**Exercise prompt**. Quote the economic outlook text word for word from "While investors appear" to "the global economy.".

**Extracted text**.
While investors appear to have largely made their peace with the banking sector’s temporary crisis of confidence the speed of monetary policy post-Covid has highlighted specific pressure points. The mismatch between liabilities and assets at certain specialist US banks has not spiraled into a systemic risk, the quick conclusion to First Republic’s issues made it possible to avoid renewed fears regarding US bank deposits, while Credit Suisse has been all but underwritten by the Swiss government via UBS. And while confidence has been damaged, European banks have liquidity coverage ratios of 160% and net stable funding ratios of 130%1 and are still, for now, benefiting from the lagged impact, compared to the US, of the interest rate cycle. However, the episode neatly highlights how protracted the process of adjusting to rapidly rising interest rates can be across the global economy.
In a period of monetary policy adjustment, the financial sector becomes the primary mechanism of transmission. In the US, M2 money supply has contracted for eight straight months and the impact of such contraction generally has a lag of between four to six quarters. In a context where “money has a cost again” industries and consumers will ultimately be impacted, although in an initial phase of inflation deceleration, real income will improve and support consumption. Some economic indicators are also deteriorating, albeit slowly. The latest manufacturing PMIs (Purchasing Managers’ Indices) in the US, Eurozone, UK, and China all declined by 1 point in their latest readings, with the US firmly in contraction at 47.1. US jobs numbers similarly show that while unemployment remains at a multi-decade low, the pace of hiring is decelerating. However, while all lead indicators are pointing down, the “time to impact” – in terms of potential recession – is being delayed by excess liquidity injected during the pandemic.
At the same time, with China reopening, and India continuing to grow healthily, we see, as so often in the past, a divergence in growth paths between the two Asian behemoths, and the G7 economies, which are stagnating. Indeed, looking at the growth recorded by China and India in Q1 2023, we expect that they will contribute 50% of the world’s economic growth in 2023. So, while there are some contradictory signals, with equity markets remaining relatively buoyant in the face of an inverted yield curve that is often an omen of recession, the outlook remains cloudy. While the major economies have managed to shrug off the danger of recession in 2023, the prospects for 2024 are much less clear.
Softer economic data has combined with easing inflation numbers. In the US, the consumer price index (CPI) for March rose 5% year on year, easing to its lowest level in nearly two years. Recent financial stress has further reduced banks’ willingness to lend, with European bank lending falling 22% in Q1. As a result, market participants now expect the US Federal Reserve to start cutting interest rates as early as September, with a peak of 5% in June.
Yet with core CPI (which strips out volatile energy and food costs) rising 5.6%, there is reason to believe that price pressures for services will remain resilient, even as economies potentially begin to slow, especially with wage demands and labor costs, a lagging indicator, rising in many sectors. The risk of stagflation cannot be ignored, and central banks thus continue to face the difficult task of determining a policy stance that is sufficiently restrictive to lower inflation, yet not so high as to risk financial stability. And, of course, given so many unknowns, there is the risk of a policy mistake. The market currently views erring on the dovish side as most likely, pricing in a rate cut by July of this year with further easing to come.

**Information given**.
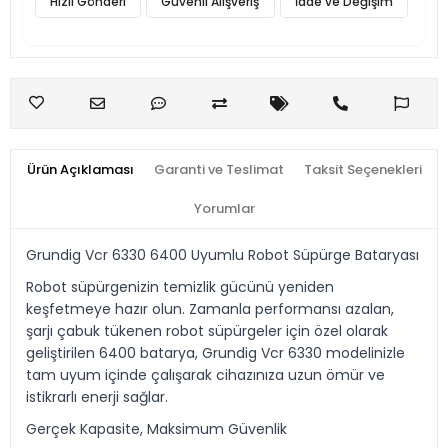
Hızlı Gönderi
Güvenli Alışveriş
İade ve Değişim
Ürün Açıklaması
Garanti ve Teslimat
Taksit Seçenekleri
Yorumlar
Grundig Vcr 6330 6400 Uyumlu Robot Süpürge Bataryası
Robot süpürgenizin temizlik gücünü yeniden
keşfetmeye hazır olun. Zamanla performansı azalan,
şarjı çabuk tükenen robot süpürgeler için özel olarak
geliştirilen 6400 batarya, Grundig Vcr 6330 modelinizle
tam uyum içinde çalışarak cihazınıza uzun ömür ve
istikrarlı enerji sağlar.
Gerçek Kapasite, Maksimum Güvenlik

**Written answer**.
While investors appear to have largely made their peace with the banking sector’s temporary crisis of confidence the speed of monetary policy post-Covid has highlighted specific pressure points. The mismatch between liabilities and assets at certain specialist US banks has not spiraled into a systemic risk, the quick conclusion to First Republic’s issues made it possible to avoid renewed fears regarding US bank deposits, while Credit Suisse has been all but underwritten by the Swiss government via UBS. And while confidence has been damaged, European banks have liquidity coverage ratios of 160% and net stable funding ratios of 130%1 and are still, for now, benefiting from the lagged impact, compared to the US, of the interest rate cycle. However, the episode neatly highlights how protracted the process of adjusting to rapidly rising interest rates can be across the global economy.